Стоит выделить, пожалуй, только одно событие их общей биографии, относящееся ко времени возвращения Пастернака с Урала и встречи с Маяковским в гостинице «Сан-Ремо», где тот жил после переезда из Петрограда в Москву с декабря 1917-го по июнь 1918 года. В «Охранной грамоте» Пастернак писал: «Утром я зашел к нему в гостиницу. Он вставал и, одеваясь, читал мне новые “Войну и мир”. Я не стал распространяться о впечатленьи. Он прочел его в моих глазах. Кроме того, мера его действия на меня была ему известна. Я заговорил о футуризме и сказал, как чудно было бы, если бы он теперь все это гласно послал к чертям. Смеясь, он почти со мной соглашался»{235}. В ранней редакции «Охранной грамоты» этот эпизод имеет продолжение: «“Вот он, футуризм, — смотрите-ка”, — вдруг сказал он, задержавшись у витрины музыкального магазина на Петровке. На нотной обложке была изображена красотка непоправимой нереальности. Но тем и хорош был пример, что в образчики новаторства попала безымянная допередвижническая пошлятина, сохранившая верность каким-то заветам своего времени и их своевременно не предавшая, чтоб попасть хотя бы в передвижники. Он соглашался со мной, но предложенья выступить против [футуризма] экзотики того периода не принял. Мы дошли до Лубянки и разошлись в разные стороны»{236}. Финал этого фрагмента, впоследствии исключенного из текста повести, вполне символичен. Страстная приверженность Маяковского к устаревающим футуристическим принципам, которые постепенно становились косными рамками, ограничивающими его самого в свободе выражения, а потом его отчаянное стремление удержаться за них, когда действительность требовала от него всё новой и новой конъюнктуры, — были теми ступенями, которые вели прямиком в пропасть. Расхождение Пастернака с Маяковским началось, пожалуй, именно тогда, после чтения «Войны и мира», и затянулось на годы.

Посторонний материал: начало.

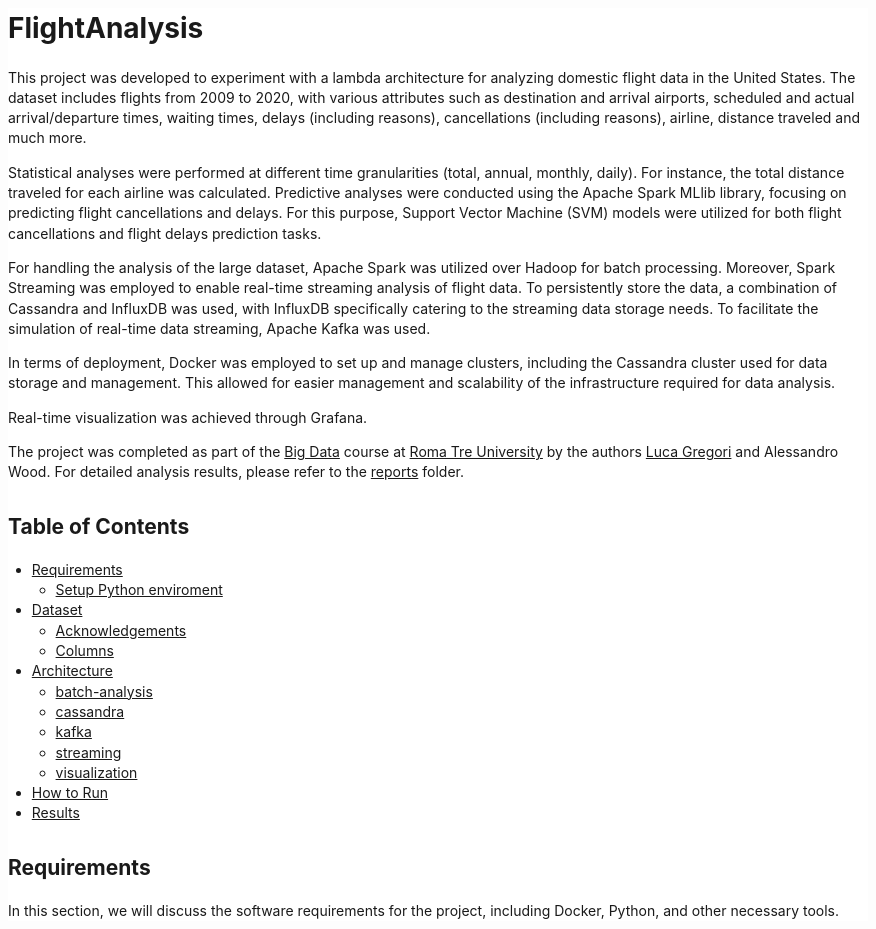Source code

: # FlightAnalysis

This project was developed to experiment with a lambda architecture for analyzing domestic flight data in the United States. The dataset includes flights from 2009 to 2020, with various attributes such as destination and arrival airports, scheduled and actual arrival/departure times, waiting times, delays (including reasons), cancellations (including reasons), airline, distance traveled and much more.

Statistical analyses were performed at different time granularities (total, annual, monthly, daily). For instance, the total distance traveled for each airline was calculated. Predictive analyses were conducted using the Apache Spark MLlib library, focusing on predicting flight cancellations and delays. For this purpose, Support Vector Machine (SVM) models were utilized for both flight cancellations and flight delays prediction tasks.

For handling the analysis of the large dataset, Apache Spark was utilized over Hadoop for batch processing. Moreover, Spark Streaming was employed to enable real-time streaming analysis of flight data. To persistently store the data, a combination of Cassandra and InfluxDB was used, with InfluxDB specifically catering to the streaming data storage needs. To facilitate the simulation of real-time data streaming, Apache Kafka was used.

In terms of deployment, Docker was employed to set up and manage clusters, including the Cassandra cluster used for data storage and management. This allowed for easier management and scalability of the infrastructure required for data analysis.

Real-time visualization was achieved through Grafana.

The project was completed as part of the [Big Data](http://torlone.dia.uniroma3.it/bigdata/) course at [Roma Tre University](https://ingegneriacivileinformaticatecnologieaeronautiche.uniroma3.it/) by the authors [Luca Gregori](https://www.linkedin.com/in/l-gregori/) and Alessandro Wood. For detailed analysis results, please refer to the [reports](reports) folder.

## Table of Contents

- [Requirements](#requirements)
   - [Setup Python enviroment](#setup-python-enviroment)
- [Dataset](#dataset)
   - [Acknowledgements](#acknowledgements)
   - [Columns](#columns)
- [Architecture](#architecture)
   - [batch-analysis](#batch-analysis)
   - [cassandra](#cassandra)
   - [kafka](#kafka)
   - [streaming](#streaming)
   - [visualization](#visualization)
- [How to Run](#how-to-run)
- [Results](#results)

## Requirements

In this section, we will discuss the software requirements for the project, including Docker, Python, and other necessary tools.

О себе Пастернак между тем свидетельствовал: «Когда же явилась “Сестра моя жизнь”, в которой нашли выраженье совсем не современные стороны поэзии, открывшиеся мне революционным летом, мне стало совершенно безразлично, как называется сила, давшая книгу, потому что она была безмерно больше меня и поэтических концепций, которые меня окружали»{237}. Интересно, что на книге «Сестра моя жизнь» Пастернак сделал Маяковскому в 1922 году свою знаменитую стихотворную надпись:
В этом инскрипте содержится абсолютный отказ Пастернака понимать и принимать выбор Маяковского, который к 1922 году уже вполне определился: вместо реализации высокого предназначения поэта — поденные мелочи, вместо решения важнейших вопросов современного искусства — случайные и временные задачи, наконец, вместо лирического самовыражения — банальные агитки, «зарифмованные прописи». Понятно, что высказанное Пастернаком недоумение относится преимущественно к работе Маяковского в «Окнах РОСТа», которая закончилась в 1921 году, но почти сразу перетекла в рекламную деятельность. Кроме того, поденщина стала вторгаться и в лирику, превратившуюся постепенно в эпику малых форм.
В «Охранной грамоте» Пастернак фиксирует следующий этап расхождения, связанный с поэмой «150 000 000»: «…впервые мне нечего было сказать ему»{238}. Романтический период в поэзии Маяковского подошел к концу, необходимость выживания при советской власти диктовала поэтам новые условия для творчества. Все они с разной степенью податливости эти условия принимали. Скажем, и Пастернаку тоже пришлось свернуть с пути лирической поэзии в сторону эпической — в 1927 году в одной книге были изданы две его революционные поэмы «905-й год» и «Лейтенант Шмидт». Однако это был тот минимальный компромисс, который он мог позволить себе, чтобы не допустить саморазрушения, не погубить свой дар. Маяковский же ринулся с головой в стихию выживания, которая очень легко принимала противоположные формы — стихии наживы. С точки зрения демонстрации политической благонадежности и готовности служить установившейся в стране власти (что тоже, конечно, было актуальным вопросом выживания) он продемонстрировал чрезмерное старание. Чрезмерное и, возможно, именно поэтому — бессмысленное, гибельное. «Размагничиванием магнита» метко назвал Пастернак этот трагический процесс отказа Маяковского от самого себя.